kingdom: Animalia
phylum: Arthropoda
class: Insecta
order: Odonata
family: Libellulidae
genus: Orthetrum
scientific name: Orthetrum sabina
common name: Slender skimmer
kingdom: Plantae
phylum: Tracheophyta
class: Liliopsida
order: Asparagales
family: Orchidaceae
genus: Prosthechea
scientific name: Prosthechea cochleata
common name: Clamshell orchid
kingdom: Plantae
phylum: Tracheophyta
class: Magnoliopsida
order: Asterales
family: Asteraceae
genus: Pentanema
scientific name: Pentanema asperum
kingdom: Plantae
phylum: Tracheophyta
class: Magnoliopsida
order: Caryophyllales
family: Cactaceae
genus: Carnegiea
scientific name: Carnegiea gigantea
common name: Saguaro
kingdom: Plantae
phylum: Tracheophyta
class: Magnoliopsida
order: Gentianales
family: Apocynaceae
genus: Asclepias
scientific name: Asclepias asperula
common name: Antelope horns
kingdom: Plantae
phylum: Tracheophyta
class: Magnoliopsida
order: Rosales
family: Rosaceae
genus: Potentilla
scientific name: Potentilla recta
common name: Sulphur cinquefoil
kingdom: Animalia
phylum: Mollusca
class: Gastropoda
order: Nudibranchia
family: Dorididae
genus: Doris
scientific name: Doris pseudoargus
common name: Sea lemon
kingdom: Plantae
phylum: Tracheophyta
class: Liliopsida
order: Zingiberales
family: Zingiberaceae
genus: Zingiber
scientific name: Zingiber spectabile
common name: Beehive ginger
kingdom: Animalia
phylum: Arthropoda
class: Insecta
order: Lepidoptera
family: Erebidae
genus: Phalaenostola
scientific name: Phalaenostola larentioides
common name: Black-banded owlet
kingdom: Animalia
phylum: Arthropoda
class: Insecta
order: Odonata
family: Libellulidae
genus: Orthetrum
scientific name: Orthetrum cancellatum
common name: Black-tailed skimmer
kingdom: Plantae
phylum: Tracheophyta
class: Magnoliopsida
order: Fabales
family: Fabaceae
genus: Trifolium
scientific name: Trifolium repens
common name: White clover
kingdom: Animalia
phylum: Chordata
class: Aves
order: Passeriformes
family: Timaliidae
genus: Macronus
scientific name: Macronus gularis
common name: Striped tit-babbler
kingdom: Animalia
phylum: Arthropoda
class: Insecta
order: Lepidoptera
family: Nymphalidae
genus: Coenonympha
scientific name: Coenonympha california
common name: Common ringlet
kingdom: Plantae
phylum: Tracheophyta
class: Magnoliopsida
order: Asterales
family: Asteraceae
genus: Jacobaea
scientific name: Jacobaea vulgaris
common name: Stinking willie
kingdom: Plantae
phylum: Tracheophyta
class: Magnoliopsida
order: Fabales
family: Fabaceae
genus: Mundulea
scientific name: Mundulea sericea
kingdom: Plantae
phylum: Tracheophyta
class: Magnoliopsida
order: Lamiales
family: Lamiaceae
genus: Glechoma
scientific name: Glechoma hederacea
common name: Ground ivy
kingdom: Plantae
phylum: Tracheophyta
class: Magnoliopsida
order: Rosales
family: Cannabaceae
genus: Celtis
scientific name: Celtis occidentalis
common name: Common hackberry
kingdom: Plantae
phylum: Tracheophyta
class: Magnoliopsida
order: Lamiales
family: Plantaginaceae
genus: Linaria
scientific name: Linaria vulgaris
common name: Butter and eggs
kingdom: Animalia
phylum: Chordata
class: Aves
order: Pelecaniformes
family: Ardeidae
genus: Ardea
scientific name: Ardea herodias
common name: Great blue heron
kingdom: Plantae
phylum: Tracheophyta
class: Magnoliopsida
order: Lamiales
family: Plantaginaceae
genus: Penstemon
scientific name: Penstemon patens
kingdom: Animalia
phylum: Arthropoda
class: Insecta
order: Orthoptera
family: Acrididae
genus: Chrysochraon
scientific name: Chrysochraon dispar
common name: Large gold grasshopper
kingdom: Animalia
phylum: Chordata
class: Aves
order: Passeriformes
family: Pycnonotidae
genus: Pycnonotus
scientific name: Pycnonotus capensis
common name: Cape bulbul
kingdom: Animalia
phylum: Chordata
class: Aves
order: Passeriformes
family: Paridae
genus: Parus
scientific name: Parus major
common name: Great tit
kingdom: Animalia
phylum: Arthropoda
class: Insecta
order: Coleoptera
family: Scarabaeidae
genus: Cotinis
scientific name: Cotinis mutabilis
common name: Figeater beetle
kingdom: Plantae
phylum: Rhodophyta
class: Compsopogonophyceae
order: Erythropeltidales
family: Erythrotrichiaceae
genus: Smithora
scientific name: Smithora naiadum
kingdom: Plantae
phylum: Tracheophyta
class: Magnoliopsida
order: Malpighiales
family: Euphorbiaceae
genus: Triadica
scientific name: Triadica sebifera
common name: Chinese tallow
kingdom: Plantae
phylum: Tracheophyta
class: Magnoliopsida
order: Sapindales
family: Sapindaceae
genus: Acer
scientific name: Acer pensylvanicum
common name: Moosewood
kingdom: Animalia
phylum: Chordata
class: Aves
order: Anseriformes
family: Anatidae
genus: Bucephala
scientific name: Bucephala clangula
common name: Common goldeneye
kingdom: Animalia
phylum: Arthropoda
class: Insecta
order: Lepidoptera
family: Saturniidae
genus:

════════

GIVEN PROBLEM: Rewrite the entries above with every "common name" changed to "vernacular name", keeping everything else the same.

OUTPUT OF THE TASK:
kingdom: Animalia
phylum: Arthropoda
class: Insecta
order: Odonata
family: Libellulidae
genus: Orthetrum
scientific name: Orthetrum sabina
vernacular name: Slender skimmer
kingdom: Plantae
phylum: Tracheophyta
class: Liliopsida
order: Asparagales
family: Orchidaceae
genus: Prosthechea
scientific name: Prosthechea cochleata
vernacular name: Clamshell orchid
kingdom: Plantae
phylum: Tracheophyta
class: Magnoliopsida
order: Asterales
family: Asteraceae
genus: Pentanema
scientific name: Pentanema asperum
kingdom: Plantae
phylum: Tracheophyta
class: Magnoliopsida
order: Caryophyllales
family: Cactaceae
genus: Carnegiea
scientific name: Carnegiea gigantea
vernacular name: Saguaro
kingdom: Plantae
phylum: Tracheophyta
class: Magnoliopsida
order: Gentianales
family: Apocynaceae
genus: Asclepias
scientific name: Asclepias asperula
vernacular name: Antelope horns
kingdom: Plantae
phylum: Tracheophyta
class: Magnoliopsida
order: Rosales
family: Rosaceae
genus: Potentilla
scientific name: Potentilla recta
vernacular name: Sulphur cinquefoil
kingdom: Animalia
phylum: Mollusca
class: Gastropoda
order: Nudibranchia
family: Dorididae
genus: Doris
scientific name: Doris pseudoargus
vernacular name: Sea lemon
kingdom: Plantae
phylum: Tracheophyta
class: Liliopsida
order: Zingiberales
family: Zingiberaceae
genus: Zingiber
scientific name: Zingiber spectabile
vernacular name: Beehive ginger
kingdom: Animalia
phylum: Arthropoda
class: Insecta
order: Lepidoptera
family: Erebidae
genus: Phalaenostola
scientific name: Phalaenostola larentioides
vernacular name: Black-banded owlet
kingdom: Animalia
phylum: Arthropoda
class: Insecta
order: Odonata
family: Libellulidae
genus: Orthetrum
scientific name: Orthetrum cancellatum
vernacular name: Black-tailed skimmer
kingdom: Plantae
phylum: Tracheophyta
class: Magnoliopsida
order: Fabales
family: Fabaceae
genus: Trifolium
scientific name: Trifolium repens
vernacular name: White clover
kingdom: Animalia
phylum: Chordata
class: Aves
order: Passeriformes
family: Timaliidae
genus: Macronus
scientific name: Macronus gularis
vernacular name: Striped tit-babbler
kingdom: Animalia
phylum: Arthropoda
class: Insecta
order: Lepidoptera
family: Nymphalidae
genus: Coenonympha
scientific name: Coenonympha california
vernacular name: Common ringlet
kingdom: Plantae
phylum: Tracheophyta
class: Magnoliopsida
order: Asterales
family: Asteraceae
genus: Jacobaea
scientific name: Jacobaea vulgaris
vernacular name: Stinking willie
kingdom: Plantae
phylum: Tracheophyta
class: Magnoliopsida
order: Fabales
family: Fabaceae
genus: Mundulea
scientific name: Mundulea sericea
kingdom: Plantae
phylum: Tracheophyta
class: Magnoliopsida
order: Lamiales
family: Lamiaceae
genus: Glechoma
scientific name: Glechoma hederacea
vernacular name: Ground ivy
kingdom: Plantae
phylum: Tracheophyta
class: Magnoliopsida
order: Rosales
family: Cannabaceae
genus: Celtis
scientific name: Celtis occidentalis
vernacular name: Common hackberry
kingdom: Plantae
phylum: Tracheophyta
class: Magnoliopsida
order: Lamiales
family: Plantaginaceae
genus: Linaria
scientific name: Linaria vulgaris
vernacular name: Butter and eggs
kingdom: Animalia
phylum: Chordata
class: Aves
order: Pelecaniformes
family: Ardeidae
genus: Ardea
scientific name: Ardea herodias
vernacular name: Great blue heron
kingdom: Plantae
phylum: Tracheophyta
class: Magnoliopsida
order: Lamiales
family: Plantaginaceae
genus: Penstemon
scientific name: Penstemon patens
kingdom: Animalia
phylum: Arthropoda
class: Insecta
order: Orthoptera
family: Acrididae
genus: Chrysochraon
scientific name: Chrysochraon dispar
vernacular name: Large gold grasshopper
kingdom: Animalia
phylum: Chordata
class: Aves
order: Passeriformes
family: Pycnonotidae
genus: Pycnonotus
scientific name: Pycnonotus capensis
vernacular name: Cape bulbul
kingdom: Animalia
phylum: Chordata
class: Aves
order: Passeriformes
family: Paridae
genus: Parus
scientific name: Parus major
vernacular name: Great tit
kingdom: Animalia
phylum: Arthropoda
class: Insecta
order: Coleoptera
family: Scarabaeidae
genus: Cotinis
scientific name: Cotinis mutabilis
vernacular name: Figeater beetle
kingdom: Plantae
phylum: Rhodophyta
class: Compsopogonophyceae
order: Erythropeltidales
family: Erythrotrichiaceae
genus: Smithora
scientific name: Smithora naiadum
kingdom: Plantae
phylum: Tracheophyta
class: Magnoliopsida
order: Malpighiales
family: Euphorbiaceae
genus: Triadica
scientific name: Triadica sebifera
vernacular name: Chinese tallow
kingdom: Plantae
phylum: Tracheophyta
class: Magnoliopsida
order: Sapindales
family: Sapindaceae
genus: Acer
scientific name: Acer pensylvanicum
vernacular name: Moosewood
kingdom: Animalia
phylum: Chordata
class: Aves
order: Anseriformes
family: Anatidae
genus: Bucephala
scientific name: Bucephala clangula
vernacular name: Common goldeneye
kingdom: Animalia
phylum: Arthropoda
class: Insecta
order: Lepidoptera
family: Saturniidae
genus:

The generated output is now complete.